No quarto a sexto filmes (Jurassic World, 2015; Jurassic World: Fallen Kingdom, 2018; Jurassic World Dominion), os dinossauros foram normalizados como atrações de parques temáticos antes de se tornarem difundidos em todo o mundo.

Às vezes, as criaturas eram o perigo. Outras vezes, uma corporação maligna era o vilão. As histórias tornaram -se um conjunto de aventuras de aventuras, lanteradas por um herói de ação, o treinador Velociraptor de Chris Pratt, Owen Grady, um personagem escrito para ser genericamente agradável e, portanto, instantaneamente esquecível.

O renascimento se rende tudo. Os répteis agora estão confinados a um lugar por causa da “ciência”.

Isso permite que o diretor Gareth Edwards estabeleça um filme de assalto – entre, pegue as mercadorias, saia vivo – com foco em um único grupo. Isso ele se sai extremamente bem, como mostrou peças de ação anteriores orientadas por personagens que incluem o reiniciado Godzilla (2014) e Space Fantasy Rogue One: A Star Wars Story (2016).

Onde tudo desmorona está no papel do filme como um produto corporativo que deve ter potencial de sequência.

Isso significa que os personagens principais usam armadura de enredo que os protege da morte ou ferimentos graves. Isso reduz consideravelmente as apostas emocionais.

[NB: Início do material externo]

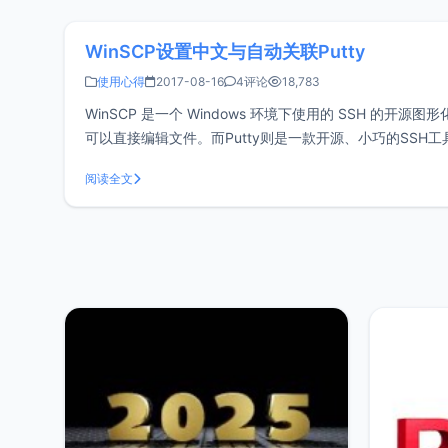
WinSCP设置中文与自动关联Putty
使用心得
2017-08-16
4评论
18,783
WinSCP 是一个 Windows 环境下使用的 SSH 的
可以直接编辑文件。而Putty则是一款开源、小巧的SSH
爆出后门，对是后门不
阅读全文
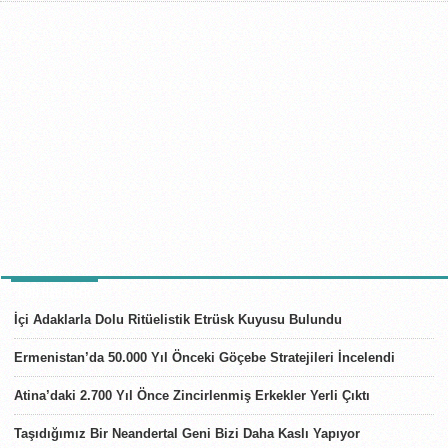
SON HABERLER
İçi Adaklarla Dolu Ritüelistik Etrüsk Kuyusu Bulundu
Ermenistan’da 50.000 Yıl Önceki Göçebe Stratejileri İncelendi
Atina’daki 2.700 Yıl Önce Zincirlenmiş Erkekler Yerli Çıktı
Taşıdığımız Bir Neandertal Geni Bizi Daha Kaslı Yapıyor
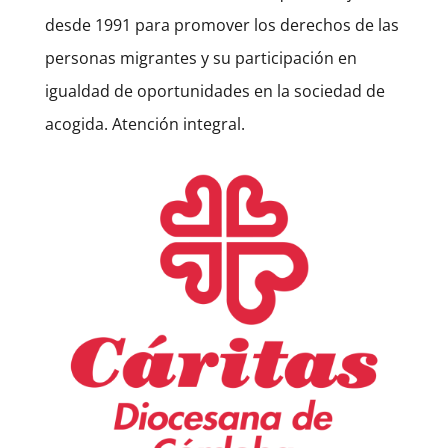
desde 1991 para promover los derechos de las
personas migrantes y su participación en
igualdad de oportunidades en la sociedad de
acogida. Atención integral.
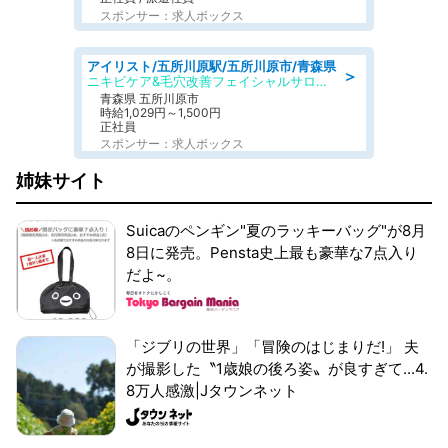
スポンサー：求人ボックス
アイリスト/五所川原駅/五所川原市/青森県
＞
ニキビケア&毛穴改善フェイシャルサロン BELDAD
青森県 五所川原市
時給1,029円～1,500円
正社員
スポンサー：求人ボックス
姉妹サイト
Suicaのペンギン"夏のラッキーバッグ"が8月
8日に発売。Pensta史上最も豪華な7点入り
だよ~。
「ジブリの世界」「冒険のはじまりだ!」 夫
が撮影した〝1歳娘の後ろ姿〟が良すぎて...4.
8万人感激|Jタウンネット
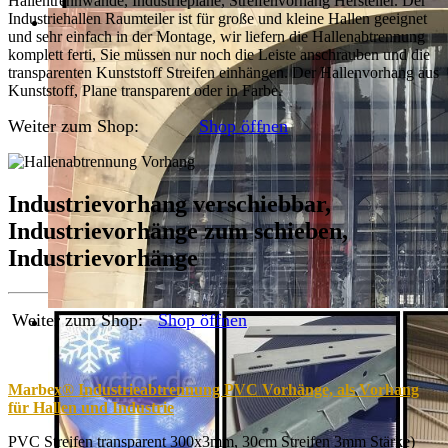
Hallentrennwände, Industrieplane, Streifenvorhang Hersteller. Der
Industriehallen Raumteiler ist für große und kleine Hallen geeignet
und sehr einfach in der Montage, wir liefern die Hallenabtrennung
komplett ferti, Sie müssen nur noch die Leiste anschrauben und die
transparenten Kunststoff Streifen einhängen. Der Hallenvorhang aus
Kunststoff, Plane transparent oder in Farbe.
Weiter zum Shop:
Shop öffnen
Industrievorhang verschiebbar,
Industrievorhänge zum schieben,
Industrievorhänge
Weiter zum Shop:
Shop öffnen
Marbex® Industrieabtrennung PVC Vorhänge, als Vorhang
für Hallen und Industrie
PVC Streifen transparent 300x3mm, 30cm Streifen 3mm Stärke)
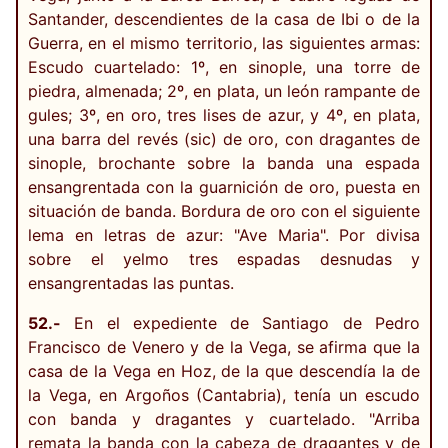
Santander, descendientes de la casa de Ibi o de la
Guerra, en el mismo territorio, las siguientes armas:
Escudo cuartelado: 1º, en sinople, una torre de
piedra, almenada; 2º, en plata, un león rampante de
gules; 3º, en oro, tres lises de azur, y 4º, en plata,
una barra del revés (sic) de oro, con dragantes de
sinople, brochante sobre la banda una espada
ensangrentada con la guarnición de oro, puesta en
situación de banda. Bordura de oro con el siguiente
lema en letras de azur: "Ave Maria". Por divisa
sobre el yelmo tres espadas desnudas y
ensangrentadas las puntas.
52.-
En el expediente de Santiago de Pedro
Francisco de Venero y de la Vega, se afirma que la
casa de la Vega en Hoz, de la que descendía la de
la Vega, en Argoños (Cantabria), tenía un escudo
con banda y dragantes y cuartelado. "Arriba
remata la banda con la cabeza de dragantes y de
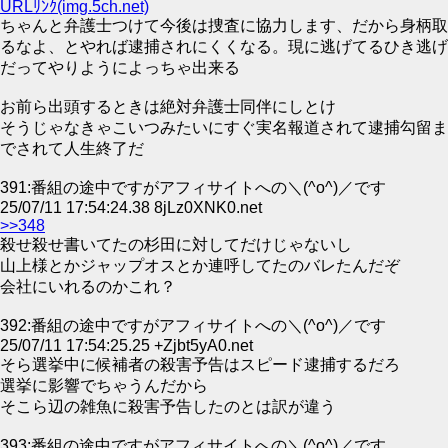
URLﾘﾝｸ(img.5ch.net)
ちゃんと弁護士つけて今後は捜査に協力します、だから身柄取
るなよ、とやれば逮捕されにくくなる。現に逃げてるひき逃げ
だってやりようによっちゃ出来る
お前ら出頭するときは絶対弁護士同伴にしとけ
そうじゃなきゃこいつみたいにすぐ実名報道されて逮捕勾留ま
でされて人生終了だ
391:番組の途中ですがアフィサイトへの＼(^o^)／です
25/07/11 17:54:24.38 8jLz0XNK0.net
>>348
殺せ殺せ書いてたの杉田に対してだけじゃないし
山上様とかジャップオスとか連呼してたのバレたんだぞ
会社にいれるのかこれ？
392:番組の途中ですがアフィサイトへの＼(^o^)／です
25/07/11 17:54:25.25 +Zjbt5yA0.net
そら選挙中に候補者の殺害予告はスピード逮捕するだろ
選挙に影響でちゃうんだから
そこら辺の雑魚に殺害予告したのとは訳が違う
393:番組の途中ですがアフィサイトへの＼(^o^)／です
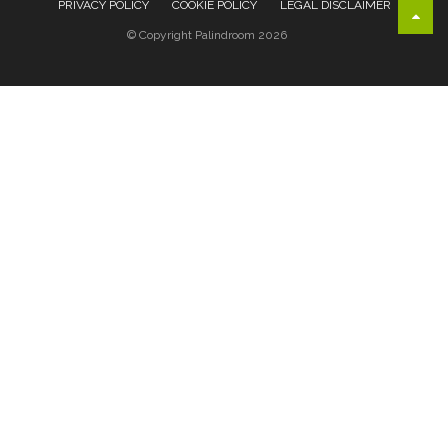
PRIVACY POLICY
COOKIE POLICY
LEGAL DISCLAIMER
© Copyright Palindroom 2026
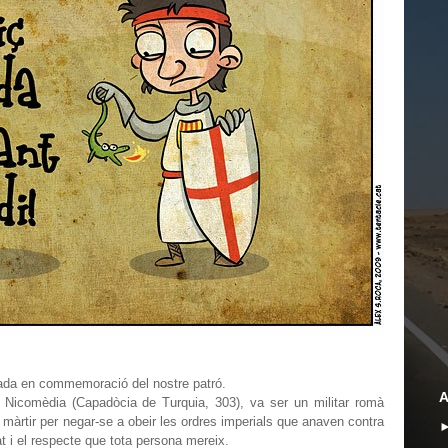
ada en commemoració del nostre patró.
A
 – Nicomèdia (Capadòcia de Turquia, 303), va ser un militar romà
a màrtir per negar-se a obeir les ordres imperials que anaven contra
at i el respecte que tota persona mereix.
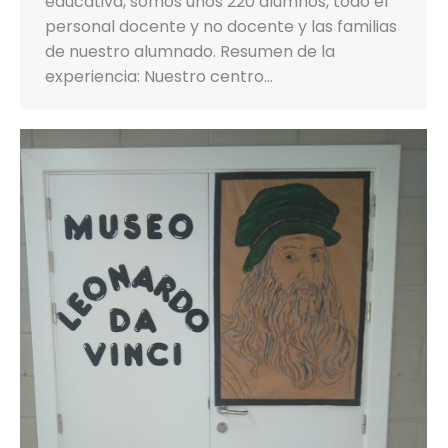
educativa, somos unos 220 alumnos, todo el
personal docente y no docente y las familias
de nuestro alumnado. Resumen de la
experiencia: Nuestro centro…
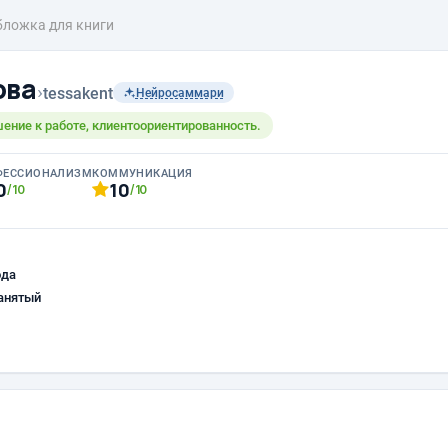
бложка для книги
ова
›
tessakent
Нейросаммари
ение к работе, клиентоориентированность.
ФЕССИОНАЛИЗМ
КОММУНИКАЦИЯ
0
10
/10
/10
ода
анятый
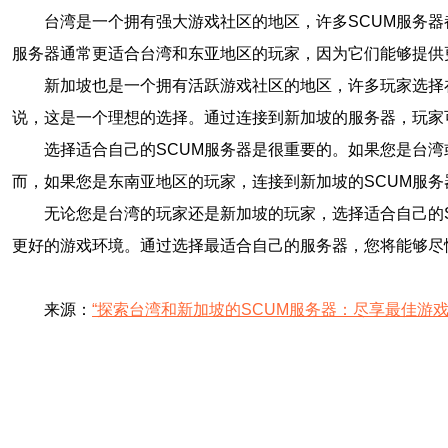
台湾是一个拥有强大游戏社区的地区，许多SCUM服务
服务器通常更适合台湾和东亚地区的玩家，因为它们能够提供
新加坡也是一个拥有活跃游戏社区的地区，许多玩家选择
说，这是一个理想的选择。通过连接到新加坡的服务器，玩家
选择适合自己的SCUM服务器是很重要的。如果您是台
而，如果您是东南亚地区的玩家，连接到新加坡的SCUM服
无论您是台湾的玩家还是新加坡的玩家，选择适合自己的
更好的游戏环境。通过选择最适合自己的服务器，您将能够尽
来源：
“探索台湾和新加坡的SCUM服务器：尽享最佳游戏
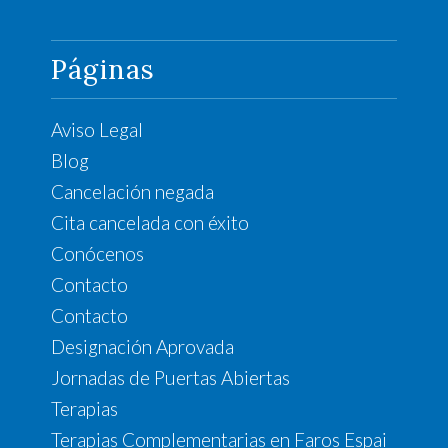
Páginas
Aviso Legal
Blog
Cancelación negada
Cita cancelada con éxito
Conócenos
Contacto
Contacto
Designación Aprovada
Jornadas de Puertas Abiertas
Terapias
Terapias Complementarias en Faros Espai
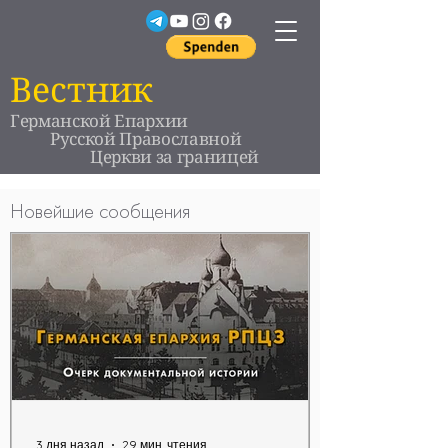
Вестник
Германской Епархии
Русской Православной
Церкви за границей
Новейшие сообщения
3 дня назад
29 мин. чтения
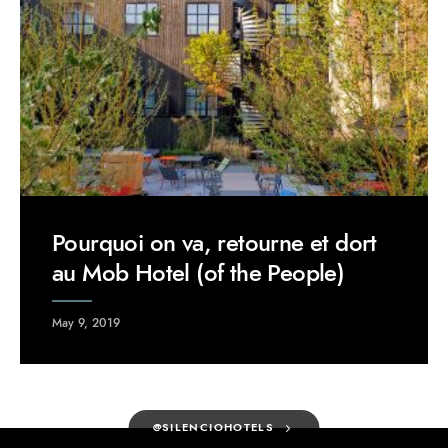
Pourquoi on va, retourne et dort
au Mob Hotel (of the People)
May 9, 2019
@SILENCIOHOTELS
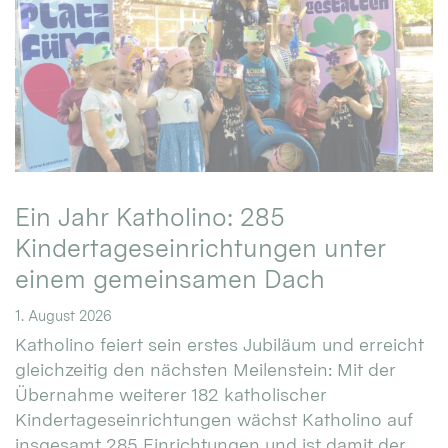
Ein Jahr Katholino: 285
Kindertageseinrichtungen unter
einem gemeinsamen Dach
1. August 2026
Katholino feiert sein erstes Jubiläum und erreicht
gleichzeitig den nächsten Meilenstein: Mit der
Übernahme weiterer 182 katholischer
Kindertageseinrichtungen wächst Katholino auf
insgesamt 285 Einrichtungen und ist damit der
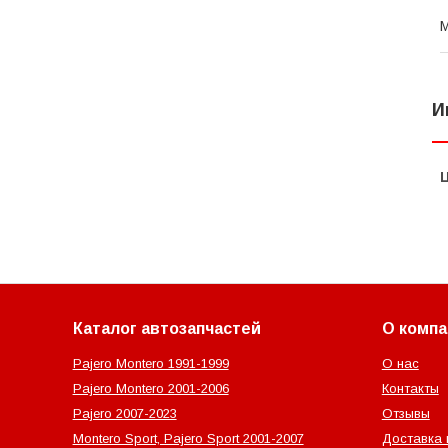
И
Каталог автозапчастей
О компа
Pajero Montero 1991-1999
О нас
Pajero Montero 2001-2006
Контакты
Pajero 2007-2023
Отзывы
Montero Sport, Pajero Sport 2001-2007
Доставка 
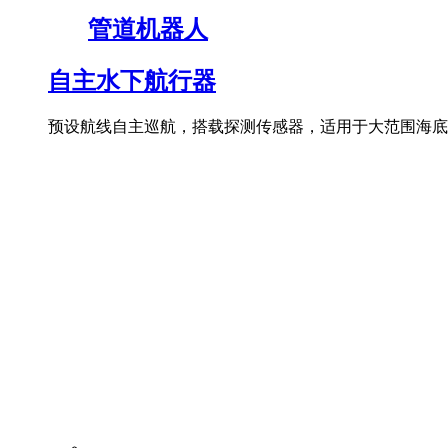
管道机器人
自主水下航行器
预设航线自主巡航，搭载探测传感器，适用于大范围海底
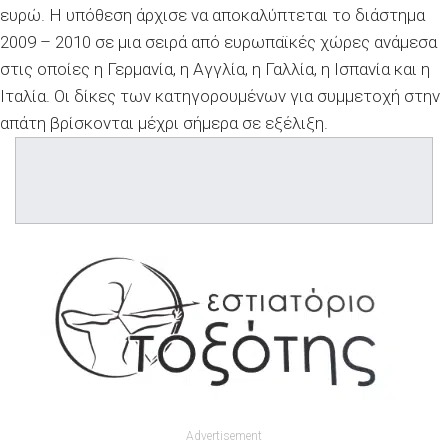
ευρώ. Η υπόθεση άρχισε να αποκαλύπτεται το διάστημα
2009 – 2010 σε μια σειρά από ευρωπαϊκές χώρες ανάμεσα
στις οποίες η Γερμανία, η Αγγλία, η Γαλλία, η Ισπανία και η
Ιταλία. Οι δίκες των κατηγορουμένων για συμμετοχή στην
απάτη βρίσκονται μέχρι σήμερα σε εξέλιξη.
Advertisement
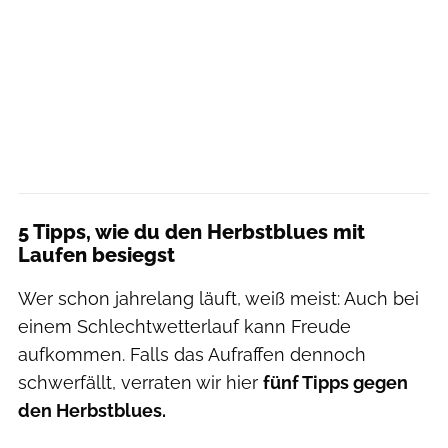
5 Tipps, wie du den Herbstblues mit
Laufen besiegst
Wer schon jahrelang läuft, weiß meist: Auch bei
einem Schlechtwetterlauf kann Freude
aufkommen. Falls das Aufraffen dennoch
schwerfällt, verraten wir hier
fünf Tipps gegen
den Herbstblues.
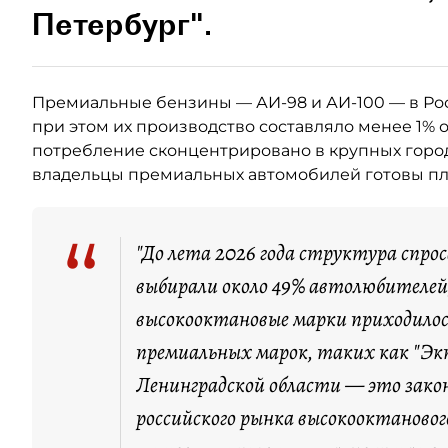
Петербург".
Премиальные бензины — АИ-98 и АИ-100 — в Ро
при этом их производство составляло менее 1% 
потребление сконцентрировано в крупных город
владельцы премиальных автомобилей готовы пла
“
"До лета 2026 года структура спро
выбирали около 49% автолюбителей,
высокооктановые марки приходилос
премиальных марок, таких как "Экт
Ленинградской области — это зако
российского рынка высокооктановог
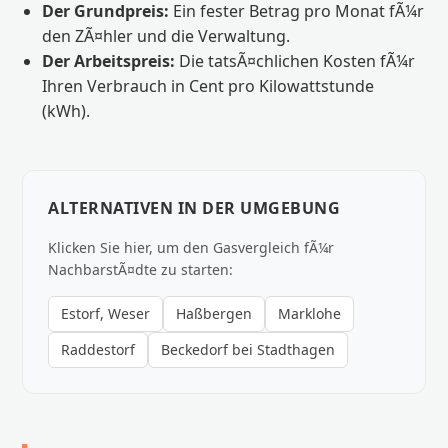
Der Grundpreis:
Ein fester Betrag pro Monat fÃ¼r
den ZÃ¤hler und die Verwaltung.
Der Arbeitspreis:
Die tatsÃ¤chlichen Kosten fÃ¼r
Ihren Verbrauch in Cent pro Kilowattstunde
(kWh).
ALTERNATIVEN IN DER UMGEBUNG
Klicken Sie hier, um den Gasvergleich fÃ¼r
NachbarstÃ¤dte zu starten:
Estorf, Weser
Haßbergen
Marklohe
Raddestorf
Beckedorf bei Stadthagen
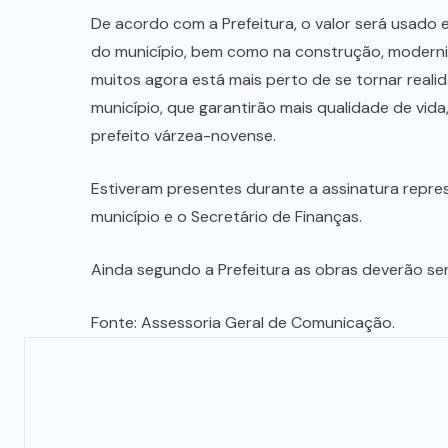
De acordo com a Prefeitura, o valor será usado
do município, bem como na construção, moderni
muitos agora está mais perto de se tornar reali
município, que garantirão mais qualidade de vid
prefeito várzea-novense.
Estiveram presentes durante a assinatura repre
município e o Secretário de Finanças.
Ainda segundo a Prefeitura as obras deverão ser 
Fonte: Assessoria Geral de Comunicação.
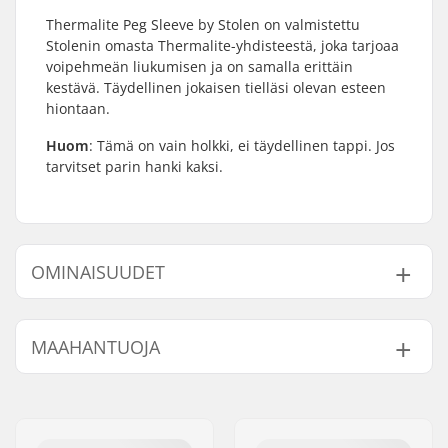
Thermalite Peg Sleeve by Stolen on valmistettu
Stolenin omasta Thermalite-yhdisteestä, joka tarjoaa
voipehmeän liukumisen ja on samalla erittäin
kestävä. Täydellinen jokaisen tielläsi olevan esteen
hiontaan.
Huom
: Tämä on vain holkki, ei täydellinen tappi. Jos
tarvitset parin hanki kaksi.
OMINAISUUDET
Pegin pituus:
11.2cm
MAAHANTUOJA
Paino:
23g
Kpl per paketti:
1
Nimi:
Centrano ApS
Jakeluosoite:
Omega 6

Suportar personagens com uma característica instantaneamente reconhecível – um sotaque, o machismo exagerado ou uma faixa distinta – são marcados para uma morte horrível. Esse fato se torna tão claro quanto uma tatuagem de rosto no momento em que eles aparecem.

As cenas de ataque de monstros estão cheias de tensão, mas enfraquecidas por gráficos de computador questionáveis ​​e escolhas de personagens que não fazem sentido. Exposição No. 1 Seria o fato de alguém levar um pequeno veleiro em qualquer lugar a mil quilômetros de uma ilha de dinossauros.

Como um operador secreto que é a combinação perfeita de resistência e empatia, Zora é tornada crível apenas pelas habilidades de Johansson como atriz. A vencedora do Oscar Double Ali também é excelente como seu companheiro de equipe igualmente capaz. Somente um ator de seu calibre pode dar um diálogo sobre o luto e o desgosto em uma cena, depois lutar contra raptores do tamanho de um avião na próxima.

Se o renascimento se sair bem nas bilheterias – e não há razão para pensar que não – os espectadores estão marcados para pelo menos mais dois filmes com Johansson e Ali, com Edwards Directing. Seria difícil pensar em três pessoas mais capazes de transportar a franquia.

Take Hot: Um retorno competentemente criado, mas previsivelmente seguro, para formar que é bem -sucedido principalmente através de performances estelares, em vez de uma inovação genuína de contar histórias.